The woman gestured, her arm moving in a stylized manner, and her card manifested. A man stood between two women. All were clothed in ancient Egyptian garb. The man’s arms were crossed, his hands on his own shoulders; the ladies’ arms were bent upward at the elbows, the hands leveled at shoulder height. Thus each woman had one hand touching a shoulder of the man, though she faced away from him, while he looked at neither. Above, a demonic figure within a sunlike circle drew an ornate bow, aiming a long arrow.
“This is Arcanum Six, entitled The Two Paths,’” the female announcer said. “Note the two roads dividing, as in the poem by Robert Frost; the choice of paths is all-important. This Arcanum relates to the Egyptian letter
Ur
, or Hebrew
Vau
, or English letters V, U, and W. Its color is yellow, its tone E, its occult science Kabalism. It expresses its theme on three levels: in the spiritual world it reflects the knowledge of good and evil; in the intellectual world, the balance between liberty and necessity; in the physical world, the antagonism of natural forces, the linking of cause and effect. Note that the woman on the left is demurely clad, while the one on the right is voluptuous and bare-breasted, with a garland in her hair and her translucent skirt showing her legs virtually up to the waist. Remember, then, son of Earth, that for the common man the allurement of vice has a far greater fascination than the austere beauty of virtue.”
Brother Paul was impressed. “You have really worked out the symbolism,” he commented. “But most scholars regard this card as symbolizing love rather than choice.”

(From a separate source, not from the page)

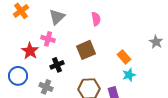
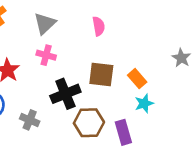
pink cross: (48, 39) -> (46, 55), moved
brown square: (86, 50) -> (101, 74), moved, turned 30
black cross: (57, 65) -> (65, 94), moved, size x1.5

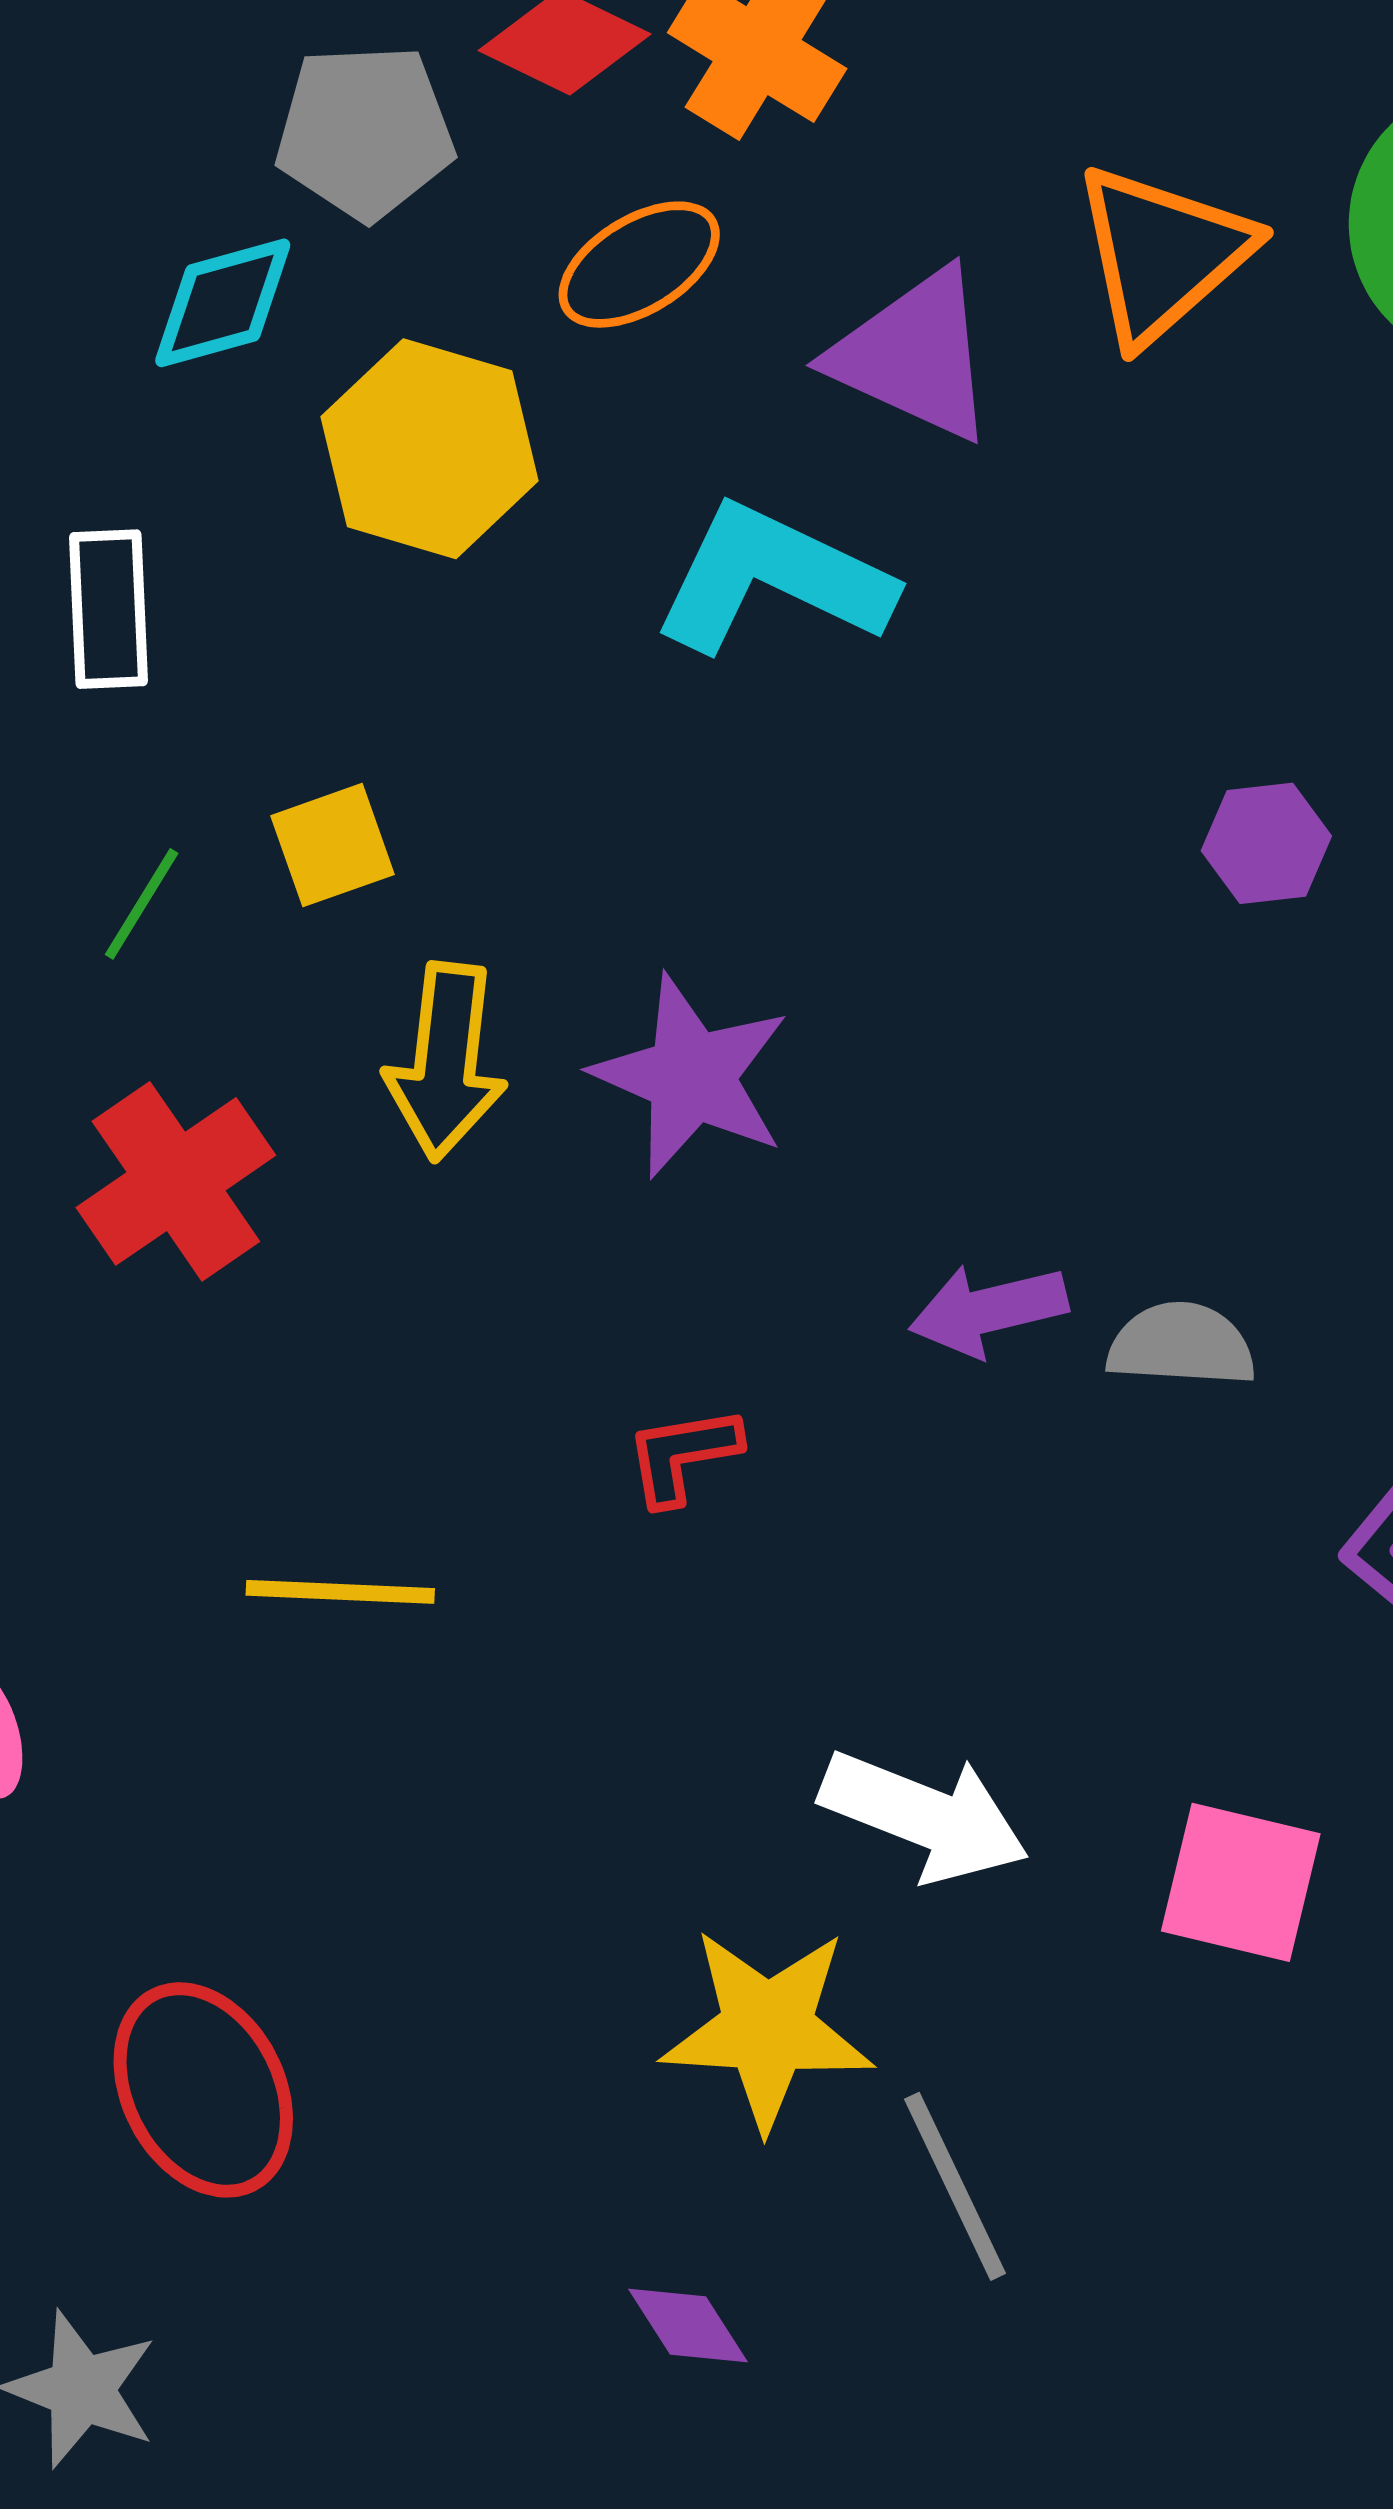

“Venus governs the affections and the social relations,” she replied, undismayed. “It gives love of ease, comfort, luxury, and pleasure. It is not essentially evil, but in seeking the line of least resistance it may be led into vice. When it thus fails to resist the importunities of the wicked, it comes under the negative influence of Arcanum Two, Veiled Isis—”
“Wait, wait!” Brother Paul protested. “I don’t want to get tangled up with the High Priestess or other cards at the moment; I just want to understand this one as a representative of your Tarot deck, so I can compare it to the equivalent cards of the other decks. Are you saying this is a card of love, or of choice? A simple yes or no will do—I mean, one description or the other.”
She glanced at him reproachfully. “If you seek simplistic answers to the infinitely complex questions of eternity, you have no business questioning the Brotherhood of Light.”
Brother Paul had not expected such a direct and elegant rebuff from a conjured figure. “I’m sorry,” he apologized. “It’s just that I’m not really looking for the full symbolism, but for a guide who can bring me most rapidly and certainly to the truth. I know I shall never master the Tarot as thoroughly as you have done, but perhaps you could show me—”
She softened. “Perhaps so. I will try to provide your simplistic answers. This is a card of love
and
choice, for the most difficult decisions involve love. Note that the man stands motionless at the angle formed by the conjunction of the two roads, as it seems you stand now. Each woman shows him her road. Virtue carries the sacred serpent at her brow; Vice is crowned with the leaves and vine of the grape. Thus this represents temptation.”
“Temptation,” Brother Paul echoed. Her “simplistic” answer did not seem very simple to him, but he appreciated her attempt to relate to him on his own level. He saw that she herself most closely resembled, in dress and manner, the figure of Virtue, yet her demure apparel did not entirely conceal the presence of excellent breasts, legs, and other feminine attributes. She reminded him of—well, of the colonist Amaranth. And there was temptation again! But logic did not concur.